Collected data
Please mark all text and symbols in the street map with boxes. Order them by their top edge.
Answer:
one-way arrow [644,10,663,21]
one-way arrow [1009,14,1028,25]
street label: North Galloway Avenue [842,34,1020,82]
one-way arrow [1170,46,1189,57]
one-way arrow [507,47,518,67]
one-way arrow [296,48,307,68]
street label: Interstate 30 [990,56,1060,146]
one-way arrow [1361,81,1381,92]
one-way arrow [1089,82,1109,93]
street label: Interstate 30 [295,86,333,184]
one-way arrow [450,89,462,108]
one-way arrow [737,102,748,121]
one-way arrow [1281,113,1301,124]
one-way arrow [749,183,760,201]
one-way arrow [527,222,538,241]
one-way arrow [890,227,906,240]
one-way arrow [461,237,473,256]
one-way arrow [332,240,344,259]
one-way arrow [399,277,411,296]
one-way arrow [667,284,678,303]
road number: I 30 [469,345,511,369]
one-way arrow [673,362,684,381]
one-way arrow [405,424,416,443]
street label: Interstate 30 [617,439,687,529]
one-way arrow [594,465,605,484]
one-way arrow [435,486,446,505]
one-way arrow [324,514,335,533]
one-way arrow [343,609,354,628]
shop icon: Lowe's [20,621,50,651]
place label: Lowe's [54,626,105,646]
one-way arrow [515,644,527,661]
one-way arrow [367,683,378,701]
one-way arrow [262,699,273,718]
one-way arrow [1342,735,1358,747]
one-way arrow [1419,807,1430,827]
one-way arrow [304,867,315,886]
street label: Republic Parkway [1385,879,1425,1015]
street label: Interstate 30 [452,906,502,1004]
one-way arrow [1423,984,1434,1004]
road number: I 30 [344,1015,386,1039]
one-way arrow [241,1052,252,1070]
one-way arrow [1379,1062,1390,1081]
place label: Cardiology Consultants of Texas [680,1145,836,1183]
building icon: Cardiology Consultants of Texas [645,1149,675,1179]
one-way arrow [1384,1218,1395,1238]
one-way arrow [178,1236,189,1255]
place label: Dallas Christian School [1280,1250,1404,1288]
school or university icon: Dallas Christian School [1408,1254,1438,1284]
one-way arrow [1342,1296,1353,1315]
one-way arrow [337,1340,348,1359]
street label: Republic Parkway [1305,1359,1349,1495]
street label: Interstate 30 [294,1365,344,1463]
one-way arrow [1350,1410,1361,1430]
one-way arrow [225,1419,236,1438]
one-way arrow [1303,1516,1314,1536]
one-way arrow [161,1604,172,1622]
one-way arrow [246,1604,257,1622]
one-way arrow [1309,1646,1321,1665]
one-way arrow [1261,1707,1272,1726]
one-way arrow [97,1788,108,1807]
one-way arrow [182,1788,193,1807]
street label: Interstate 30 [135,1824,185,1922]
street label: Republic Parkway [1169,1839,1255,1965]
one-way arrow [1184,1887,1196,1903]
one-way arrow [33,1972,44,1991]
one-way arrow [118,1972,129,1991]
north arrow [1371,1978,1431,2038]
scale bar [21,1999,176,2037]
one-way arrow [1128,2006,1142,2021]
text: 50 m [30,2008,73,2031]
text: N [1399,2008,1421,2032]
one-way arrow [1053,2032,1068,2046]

_What is expected:_ Copy each line of the data exactly, please.

_Completed task:_
Please mark all text and symbols in the street map with boxes. Order them by their top edge.
Answer:
one-way arrow [644,10,663,21]
one-way arrow [1009,14,1028,25]
street label: North Galloway Avenue [842,34,1020,82]
one-way arrow [1170,46,1189,57]
one-way arrow [507,47,518,67]
one-way arrow [296,48,307,68]
street label: Interstate 30 [990,56,1060,146]
one-way arrow [1361,81,1381,92]
one-way arrow [1089,82,1109,93]
street label: Interstate 30 [295,86,333,184]
one-way arrow [450,89,462,108]
one-way arrow [737,102,748,121]
one-way arrow [1281,113,1301,124]
one-way arrow [749,183,760,201]
one-way arrow [527,222,538,241]
one-way arrow [890,227,906,240]
one-way arrow [461,237,473,256]
one-way arrow [332,240,344,259]
one-way arrow [399,277,411,296]
one-way arrow [667,284,678,303]
road number: I 30 [469,345,511,369]
one-way arrow [673,362,684,381]
one-way arrow [405,424,416,443]
street label: Interstate 30 [617,439,687,529]
one-way arrow [594,465,605,484]
one-way arrow [435,486,446,505]
one-way arrow [324,514,335,533]
one-way arrow [343,609,354,628]
shop icon: Lowe's [20,621,50,651]
place label: Lowe's [54,626,105,646]
one-way arrow [515,644,527,661]
one-way arrow [367,683,378,701]
one-way arrow [262,699,273,718]
one-way arrow [1342,735,1358,747]
one-way arrow [1419,807,1430,827]
one-way arrow [304,867,315,886]
street label: Republic Parkway [1385,879,1425,1015]
street label: Interstate 30 [452,906,502,1004]
one-way arrow [1423,984,1434,1004]
road number: I 30 [344,1015,386,1039]
one-way arrow [241,1052,252,1070]
one-way arrow [1379,1062,1390,1081]
place label: Cardiology Consultants of Texas [680,1145,836,1183]
building icon: Cardiology Consultants of Texas [645,1149,675,1179]
one-way arrow [1384,1218,1395,1238]
one-way arrow [178,1236,189,1255]
place label: Dallas Christian School [1280,1250,1404,1288]
school or university icon: Dallas Christian School [1408,1254,1438,1284]
one-way arrow [1342,1296,1353,1315]
one-way arrow [337,1340,348,1359]
street label: Republic Parkway [1305,1359,1349,1495]
street label: Interstate 30 [294,1365,344,1463]
one-way arrow [1350,1410,1361,1430]
one-way arrow [225,1419,236,1438]
one-way arrow [1303,1516,1314,1536]
one-way arrow [161,1604,172,1622]
one-way arrow [246,1604,257,1622]
one-way arrow [1309,1646,1321,1665]
one-way arrow [1261,1707,1272,1726]
one-way arrow [97,1788,108,1807]
one-way arrow [182,1788,193,1807]
street label: Interstate 30 [135,1824,185,1922]
street label: Republic Parkway [1169,1839,1255,1965]
one-way arrow [1184,1887,1196,1903]
one-way arrow [33,1972,44,1991]
one-way arrow [118,1972,129,1991]
north arrow [1371,1978,1431,2038]
scale bar [21,1999,176,2037]
one-way arrow [1128,2006,1142,2021]
text: 50 m [30,2008,73,2031]
text: N [1399,2008,1421,2032]
one-way arrow [1053,2032,1068,2046]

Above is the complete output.